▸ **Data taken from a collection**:
———

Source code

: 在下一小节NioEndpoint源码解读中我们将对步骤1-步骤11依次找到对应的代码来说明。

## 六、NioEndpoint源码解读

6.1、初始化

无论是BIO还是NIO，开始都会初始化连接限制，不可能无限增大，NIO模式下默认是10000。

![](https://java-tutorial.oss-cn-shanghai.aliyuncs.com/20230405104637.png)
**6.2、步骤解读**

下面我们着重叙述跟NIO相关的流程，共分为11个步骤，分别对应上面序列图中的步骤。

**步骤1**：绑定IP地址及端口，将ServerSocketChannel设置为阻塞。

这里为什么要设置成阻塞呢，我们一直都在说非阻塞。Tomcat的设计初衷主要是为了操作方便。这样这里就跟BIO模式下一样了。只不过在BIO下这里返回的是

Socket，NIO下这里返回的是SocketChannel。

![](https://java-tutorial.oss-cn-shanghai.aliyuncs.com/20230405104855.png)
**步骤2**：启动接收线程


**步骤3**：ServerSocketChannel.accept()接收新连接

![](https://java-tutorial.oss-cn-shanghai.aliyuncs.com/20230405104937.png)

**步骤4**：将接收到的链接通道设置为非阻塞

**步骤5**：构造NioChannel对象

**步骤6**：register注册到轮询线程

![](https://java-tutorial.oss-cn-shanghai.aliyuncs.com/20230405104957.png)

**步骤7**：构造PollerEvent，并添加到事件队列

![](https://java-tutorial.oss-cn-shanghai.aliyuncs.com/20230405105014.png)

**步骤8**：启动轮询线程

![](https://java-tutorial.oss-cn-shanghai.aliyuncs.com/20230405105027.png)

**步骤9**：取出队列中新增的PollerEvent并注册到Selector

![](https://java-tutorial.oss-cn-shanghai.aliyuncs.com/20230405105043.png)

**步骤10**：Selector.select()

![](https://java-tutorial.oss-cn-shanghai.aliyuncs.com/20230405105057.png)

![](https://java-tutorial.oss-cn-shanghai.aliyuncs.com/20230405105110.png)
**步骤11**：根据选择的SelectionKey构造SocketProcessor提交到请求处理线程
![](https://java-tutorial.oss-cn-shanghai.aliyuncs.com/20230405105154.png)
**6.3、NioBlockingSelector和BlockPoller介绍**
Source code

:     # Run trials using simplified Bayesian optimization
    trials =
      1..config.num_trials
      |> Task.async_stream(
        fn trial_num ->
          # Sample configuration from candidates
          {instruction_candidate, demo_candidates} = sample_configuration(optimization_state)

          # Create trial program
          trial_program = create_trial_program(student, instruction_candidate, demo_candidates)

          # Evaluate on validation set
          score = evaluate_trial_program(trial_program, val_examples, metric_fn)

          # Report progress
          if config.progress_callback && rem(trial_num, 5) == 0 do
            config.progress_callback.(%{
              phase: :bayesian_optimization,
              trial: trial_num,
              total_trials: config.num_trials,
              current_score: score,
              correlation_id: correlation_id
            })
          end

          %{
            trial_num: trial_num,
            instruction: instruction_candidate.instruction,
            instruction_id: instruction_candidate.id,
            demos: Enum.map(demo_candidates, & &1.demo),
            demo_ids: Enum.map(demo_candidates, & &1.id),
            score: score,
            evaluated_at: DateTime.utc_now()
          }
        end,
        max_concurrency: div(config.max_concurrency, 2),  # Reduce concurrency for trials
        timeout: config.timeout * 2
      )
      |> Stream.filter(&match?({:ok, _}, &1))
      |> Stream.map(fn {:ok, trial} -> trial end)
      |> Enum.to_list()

———

▸ **WHAT THE TASK REQUIRES**: Please report how many lines in the items above contain the string "java". Give only the number.

▸ **RESPONSE TO THE TASK**: 10